- Coordinates: 17°47′43″S 31°00′39″E﻿ / ﻿17.7951654°S 31.0109115°E
- Country: Zimbabwe
- Province: Harare
- Municipality: City of Harare
- Main Place: Harare
- Established: 1902

Area
- • Total: 5.21 km^{2} (2.01 sq mi)

Population (2012)
- • Total: 19,197
- • Density: 3,700/km^{2} (9,500/sq mi)

Racial makeup (2012)
- • Shona people: 85.9%
- • Coloured: 3.4%
- • Indian/Chinese: 1.5%
- • White: 7.0%
- • Other: 1.3%

First languages (2012)
- • English: 28.6%
- • Shona: 71.0%
- • Other (mostly Ndebele): 0.4%
- Time zone: UTC+2 (CAT)
- Postal code (street): 52X-625X
- PO box: 4

= Strathaven, Harare =

Strathaven is a hilly suburb of Harare, Zimbabwe. Strathaven is an affluent north-west suburb, largely known for its retail and shopping amenities and is bounded to the west by the suburb of Sentosa, Monovale to the south and to the east and the north by Avondale and Avondale West.

Like much of the northwest, the streets feature tree-lined avenues, which give the area a distinctive, garden suburb feel.

==History==
Strathaven was established in 1902 and named by Thomas Meikle of the prominent Scottish-Zimbabwean, Meikle family, after his hometown of Strathaven in Scotland. Thomas Meikle was one of the members of the infamous ‘Looting Committee’, created to steal Ndebele cattle, as punishment after the 1893 War of Dispossession or First Matabele War.

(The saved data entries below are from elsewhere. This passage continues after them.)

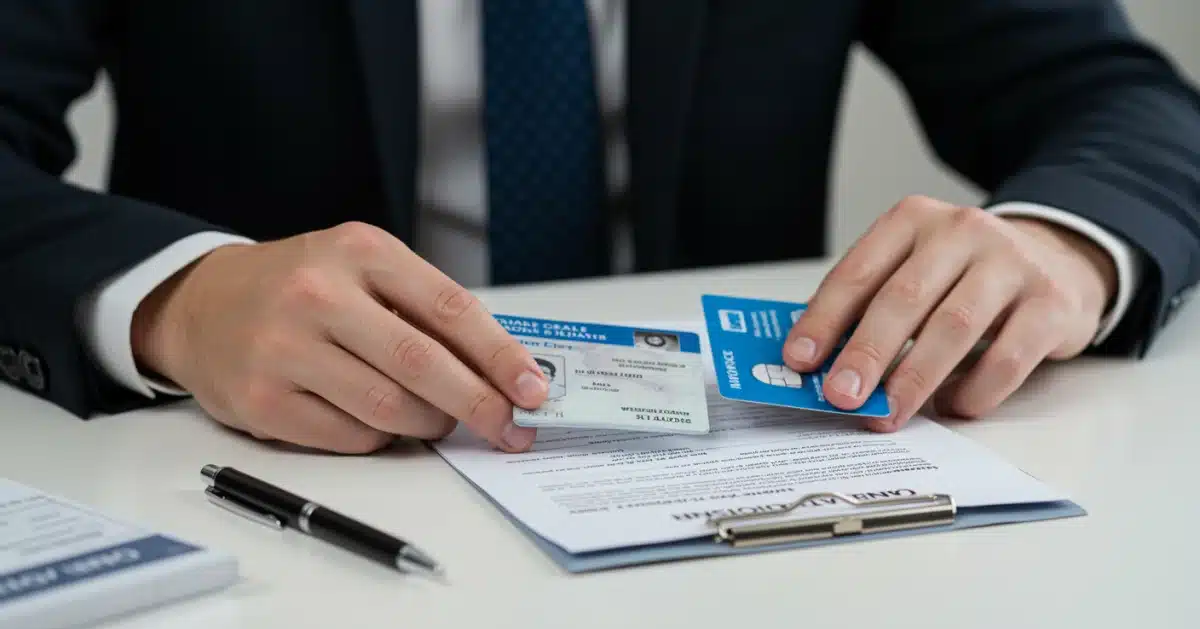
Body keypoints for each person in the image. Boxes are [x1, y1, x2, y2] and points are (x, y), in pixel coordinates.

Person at [2, 1, 1198, 456]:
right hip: (280, 468)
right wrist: (175, 299)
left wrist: (1065, 242)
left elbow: (1115, 96)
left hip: (731, 487)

The majority of the cattle awarded to Meikle was used as capital for the Meikles business ventures which including the Meikles Hotel in Harare, Cape Grace in Cape Town and what was to become Strathaven. More than 350 000 cattle were looted by Meikle and his Looting Committee from the Ndebele people.

==Retail==
There are several shopping centres and office parks in the area, especially along Suffolk Drive, which connects the suburb with the larger, Avondale. These include such as the Strathaven Shopping Centre, Amor Christian Trade Shopping Centre and the TM Supermarket head offices. Strathaven also has an emerging restaurant scene, with most restaurants and cafes amid the antique shops on Suffolk and Browing Drives. There is also an annual Spring festival on the opening weekend of September.